Enfin, si ce n’est l’histoire propre de Fitzgerald qui peut envoûter et apitoyer le lecteur, ce sera l’ambiance qu’il insuffle à son récit, mêlant poésie, moments oniriques/lyriques et intrigues à tiroirs. Le roman peut paraître court pour nous donner le temps de s’identifier à un personnage, mais tout est dit en peu de lignes et décrit la société de l’époque de façon poignante: racisme, oisiveté, futilité, cynisme, arrivisme… Dans ce sombre tableau des Années Folles, les notes tendres apportent une forte touche de mélancolie et de romantisme. Gatsby, amoureux inconditionnel mais éconduit, abandonné de tous dans son échec et diffamé, conserve sa part d’humanité par l’amitié que lui porte Nick. On se met à détester celle qu’il aimait si chèrement et à maudire la malchance pour son amour contrarié.

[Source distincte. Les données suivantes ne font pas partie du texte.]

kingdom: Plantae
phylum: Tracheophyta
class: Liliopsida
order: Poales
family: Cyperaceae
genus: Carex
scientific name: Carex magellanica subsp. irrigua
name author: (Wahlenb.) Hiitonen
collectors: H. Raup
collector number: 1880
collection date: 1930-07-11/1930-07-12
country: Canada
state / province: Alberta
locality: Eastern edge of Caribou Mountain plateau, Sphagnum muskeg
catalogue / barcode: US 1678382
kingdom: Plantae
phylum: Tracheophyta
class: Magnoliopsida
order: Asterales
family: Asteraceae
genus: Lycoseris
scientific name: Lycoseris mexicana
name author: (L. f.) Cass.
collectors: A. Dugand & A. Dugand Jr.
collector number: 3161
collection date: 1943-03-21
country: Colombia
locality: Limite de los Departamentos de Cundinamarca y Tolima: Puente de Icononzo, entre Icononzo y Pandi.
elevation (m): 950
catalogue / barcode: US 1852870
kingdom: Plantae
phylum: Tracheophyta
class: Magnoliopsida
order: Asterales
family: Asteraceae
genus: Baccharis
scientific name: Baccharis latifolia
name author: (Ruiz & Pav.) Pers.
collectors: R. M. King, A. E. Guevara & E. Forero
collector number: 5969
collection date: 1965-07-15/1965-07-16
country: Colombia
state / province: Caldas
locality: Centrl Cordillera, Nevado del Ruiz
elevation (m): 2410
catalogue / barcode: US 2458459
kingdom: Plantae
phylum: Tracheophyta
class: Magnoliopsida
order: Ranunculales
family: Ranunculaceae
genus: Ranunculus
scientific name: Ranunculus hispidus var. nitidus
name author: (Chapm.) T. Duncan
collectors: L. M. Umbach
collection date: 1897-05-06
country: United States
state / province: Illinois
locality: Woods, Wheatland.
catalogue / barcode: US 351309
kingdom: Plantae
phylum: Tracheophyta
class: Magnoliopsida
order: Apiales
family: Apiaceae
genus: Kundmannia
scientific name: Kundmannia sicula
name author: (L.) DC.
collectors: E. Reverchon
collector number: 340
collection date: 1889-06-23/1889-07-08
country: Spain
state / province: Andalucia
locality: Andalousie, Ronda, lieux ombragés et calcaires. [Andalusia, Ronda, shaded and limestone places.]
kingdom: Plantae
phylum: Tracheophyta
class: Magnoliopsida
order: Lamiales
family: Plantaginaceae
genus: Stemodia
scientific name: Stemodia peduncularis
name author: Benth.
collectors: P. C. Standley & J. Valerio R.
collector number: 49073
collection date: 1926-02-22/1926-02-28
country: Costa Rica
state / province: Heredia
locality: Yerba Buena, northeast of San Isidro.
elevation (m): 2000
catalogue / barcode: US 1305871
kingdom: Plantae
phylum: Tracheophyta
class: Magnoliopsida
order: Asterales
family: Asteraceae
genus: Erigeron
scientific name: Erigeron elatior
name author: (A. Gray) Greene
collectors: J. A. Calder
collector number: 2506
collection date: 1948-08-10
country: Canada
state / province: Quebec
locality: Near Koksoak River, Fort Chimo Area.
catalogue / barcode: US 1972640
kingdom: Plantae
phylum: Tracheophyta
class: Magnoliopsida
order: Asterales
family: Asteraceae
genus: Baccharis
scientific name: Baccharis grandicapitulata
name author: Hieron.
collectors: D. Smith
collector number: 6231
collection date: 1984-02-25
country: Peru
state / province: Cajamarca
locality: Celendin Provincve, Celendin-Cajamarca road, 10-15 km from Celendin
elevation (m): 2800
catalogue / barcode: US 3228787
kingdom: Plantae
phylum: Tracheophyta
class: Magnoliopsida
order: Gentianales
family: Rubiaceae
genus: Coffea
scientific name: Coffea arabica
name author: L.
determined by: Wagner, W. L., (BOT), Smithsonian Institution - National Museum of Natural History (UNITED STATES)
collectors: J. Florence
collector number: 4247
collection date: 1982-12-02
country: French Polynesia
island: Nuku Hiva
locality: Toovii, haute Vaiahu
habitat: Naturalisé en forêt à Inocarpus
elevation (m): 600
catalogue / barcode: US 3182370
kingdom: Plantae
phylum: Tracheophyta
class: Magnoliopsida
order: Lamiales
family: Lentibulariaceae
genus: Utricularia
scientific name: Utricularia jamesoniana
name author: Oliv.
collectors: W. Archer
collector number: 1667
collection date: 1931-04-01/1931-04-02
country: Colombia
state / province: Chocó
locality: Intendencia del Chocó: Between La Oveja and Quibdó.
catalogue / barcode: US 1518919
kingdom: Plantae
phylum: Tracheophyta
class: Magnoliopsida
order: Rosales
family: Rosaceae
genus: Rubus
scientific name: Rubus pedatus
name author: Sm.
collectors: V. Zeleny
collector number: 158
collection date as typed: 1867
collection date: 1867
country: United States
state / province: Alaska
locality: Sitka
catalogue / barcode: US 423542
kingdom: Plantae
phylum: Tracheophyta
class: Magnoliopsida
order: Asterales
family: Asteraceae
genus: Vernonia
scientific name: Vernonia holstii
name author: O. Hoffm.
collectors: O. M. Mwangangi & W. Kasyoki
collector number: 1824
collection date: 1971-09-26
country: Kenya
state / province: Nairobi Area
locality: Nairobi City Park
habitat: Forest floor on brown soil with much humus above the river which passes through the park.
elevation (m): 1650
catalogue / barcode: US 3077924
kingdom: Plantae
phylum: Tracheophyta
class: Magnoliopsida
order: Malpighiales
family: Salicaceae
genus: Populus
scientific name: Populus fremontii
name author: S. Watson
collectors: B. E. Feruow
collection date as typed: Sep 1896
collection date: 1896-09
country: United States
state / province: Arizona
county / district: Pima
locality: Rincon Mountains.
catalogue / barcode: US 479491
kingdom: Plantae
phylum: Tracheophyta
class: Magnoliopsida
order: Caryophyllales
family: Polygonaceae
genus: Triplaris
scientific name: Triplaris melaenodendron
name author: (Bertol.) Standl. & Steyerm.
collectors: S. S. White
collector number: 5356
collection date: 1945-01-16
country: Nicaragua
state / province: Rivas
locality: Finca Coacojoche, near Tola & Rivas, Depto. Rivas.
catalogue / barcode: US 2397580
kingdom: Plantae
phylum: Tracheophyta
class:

La conclusion du roman peut paraître amère, puisqu’en fin de compte il semble difficile aux hommes de changer ici-bas leur condition. Mais il faut retenir ce que Fitzgerald a essayé de nous dire et qui est ce bagage évoqué plutôt : Gatsby tente de les changer, même s’il n’y parvient pas. « Ni le feu ni la glace ne sauraient atteindre en intensité ce qu'enferme un homme dans les illusions de son cœur. » Fitzgerald aura tenté jusqu’à ses 44 ans de devenir le témoin d’une époque. Son talent fut incompris et l’œuvre de Gatsby tomba dans l’oubli après les années 30. Mais en parlant avec son âme, dans toute la douleur qui était la sienne, Fitzgerald a fait de cette œuvre un classique au-delà de sa mort comme bon nombre de génies artistiques.